THE PROBLEM:
Return the lines of the listing below exactly as they appear, beginning at the one with "Figure 1. The" and stopping after the one with "Table 9. Differences"; do not include pictures.

DATA RECORDS:
┄┄┄┄┄┄┄┄┄┄

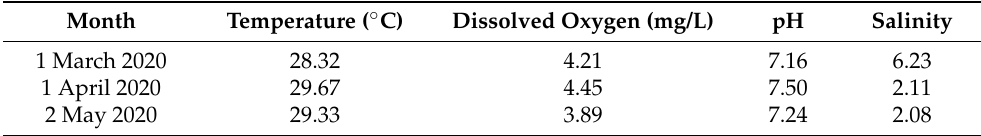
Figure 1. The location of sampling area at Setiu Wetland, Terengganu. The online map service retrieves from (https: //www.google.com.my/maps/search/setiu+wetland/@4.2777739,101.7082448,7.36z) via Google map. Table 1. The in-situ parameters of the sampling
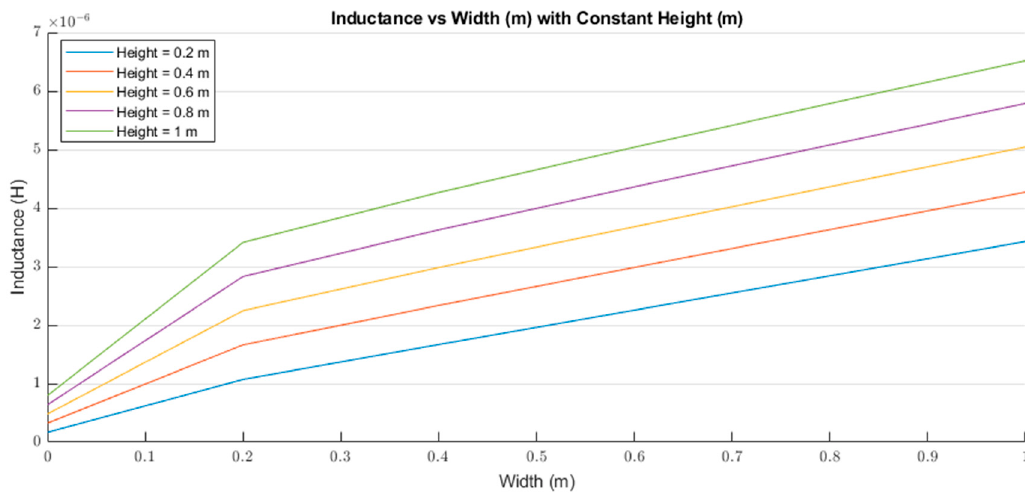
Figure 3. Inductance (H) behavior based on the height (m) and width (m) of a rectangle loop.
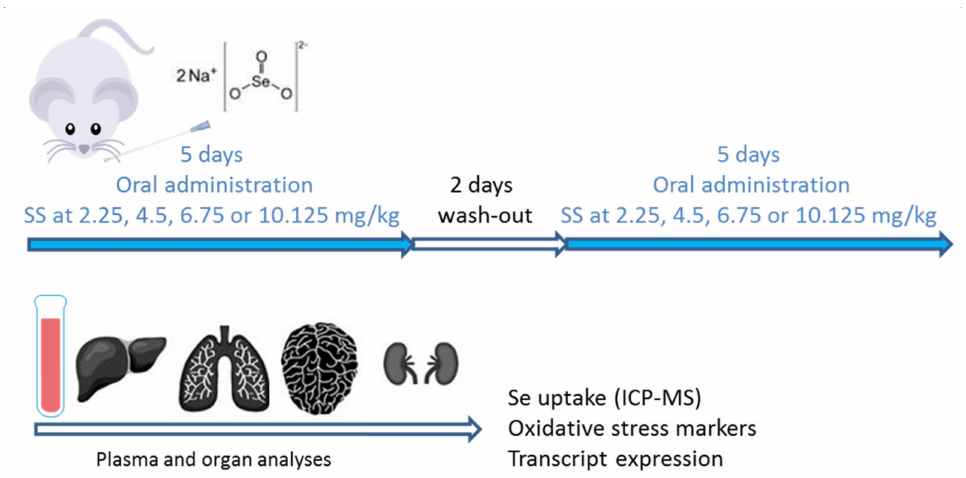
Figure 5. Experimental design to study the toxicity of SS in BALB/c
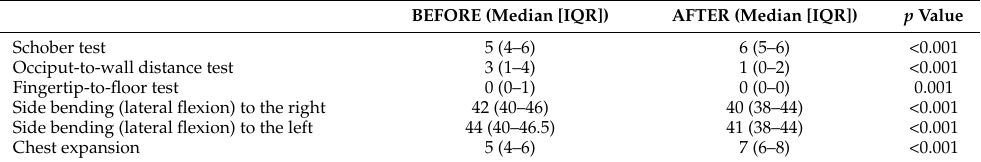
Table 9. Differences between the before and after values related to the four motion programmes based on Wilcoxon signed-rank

┄┄┄┄┄┄┄┄┄┄

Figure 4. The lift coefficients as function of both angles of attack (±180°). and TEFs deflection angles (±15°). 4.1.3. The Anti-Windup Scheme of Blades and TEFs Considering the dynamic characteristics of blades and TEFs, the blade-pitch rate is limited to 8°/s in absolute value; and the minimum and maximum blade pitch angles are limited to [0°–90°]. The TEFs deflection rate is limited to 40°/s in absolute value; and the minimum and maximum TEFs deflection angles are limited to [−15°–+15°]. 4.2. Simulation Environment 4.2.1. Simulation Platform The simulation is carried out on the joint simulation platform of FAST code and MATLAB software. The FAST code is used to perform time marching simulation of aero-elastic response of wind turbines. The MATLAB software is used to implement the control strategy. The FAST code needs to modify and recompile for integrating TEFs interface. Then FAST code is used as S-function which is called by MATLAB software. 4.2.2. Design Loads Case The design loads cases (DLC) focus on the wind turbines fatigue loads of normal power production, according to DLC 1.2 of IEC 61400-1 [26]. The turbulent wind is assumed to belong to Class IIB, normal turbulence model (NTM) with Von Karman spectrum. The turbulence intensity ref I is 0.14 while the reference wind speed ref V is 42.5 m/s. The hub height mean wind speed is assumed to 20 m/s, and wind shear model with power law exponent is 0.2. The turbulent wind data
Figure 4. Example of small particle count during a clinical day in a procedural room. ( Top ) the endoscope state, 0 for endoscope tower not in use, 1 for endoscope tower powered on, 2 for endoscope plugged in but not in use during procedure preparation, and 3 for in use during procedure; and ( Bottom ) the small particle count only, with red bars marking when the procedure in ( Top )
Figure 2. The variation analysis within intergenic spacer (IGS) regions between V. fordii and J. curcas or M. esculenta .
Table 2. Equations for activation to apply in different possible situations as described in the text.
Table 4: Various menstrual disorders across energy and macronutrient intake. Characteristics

┄┄┄┄┄┄┄┄┄┄

SOLVED PROBLEM:
Figure 1. The location of sampling area at Setiu Wetland, Terengganu. The online map service retrieves from (https: //www.google.com.my/maps/search/setiu+wetland/@4.2777739,101.7082448,7.36z) via Google map. Table 1. The in-situ parameters of the sampling
Figure 3. Inductance (H) behavior based on the height (m) and width (m) of a rectangle loop.
Figure 5. Experimental design to study the toxicity of SS in BALB/c
Table 9. Differences between the before and after values related to the four motion programmes based on Wilcoxon signed-rank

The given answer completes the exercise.